且說不足正飛身欲解了那一眾僧侶之厄難,然其面前卻然飛身擋阻者,乃是惡界之兩天將軍。其一面目俊雅,另一卻是黝黑四火塘。彼等面現譏諷之神色,其一慢悠悠甩出一道黑黝黝令符,那符菉忽然化開,一道濃密之黑霧霎時瀰漫而開,籠罩了此地方圓。
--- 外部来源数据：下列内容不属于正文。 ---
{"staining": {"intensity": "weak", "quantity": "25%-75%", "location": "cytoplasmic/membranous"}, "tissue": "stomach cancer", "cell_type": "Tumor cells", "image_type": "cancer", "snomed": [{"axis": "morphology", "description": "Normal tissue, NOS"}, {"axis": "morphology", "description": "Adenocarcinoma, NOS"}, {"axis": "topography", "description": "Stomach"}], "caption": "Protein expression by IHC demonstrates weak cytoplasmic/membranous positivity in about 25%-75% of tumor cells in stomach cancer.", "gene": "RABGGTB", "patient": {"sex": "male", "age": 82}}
不足身在那濃霧中,忽然覺察其神魂眩暈,便是三大神亦是無有一者例外。
「何等神通,居然可以迷惑神魂若此?」
其時不足神魂迷茫,不能視物,慌得其施張了小千創世道法訣,那小千域悄然生成,籠罩了其體。此時方才稍覺清醒。然四圍之狀依然無可知,驚得不足運施了知微洞天道法訣,以感悟四圍方圓。果然那修度了慢步兒,手中一口閃動森然寒光之仙劍倒立,逕直向不足行來!
「啊也,此賊人乃是欲取某家之性命也!」
不足觀此,做假意不知狀,搖搖欲墜!
「嗯!此位倒好生了得,居然可以支撐得這般長久!」
那修依然四向觀視,悠然而至,渾然無虞其尚有餘力!不足觀此悄然布下一座陰陽禁大陣,靜靜兒以待。然其面上確然仍搖搖擺擺,只是不倒。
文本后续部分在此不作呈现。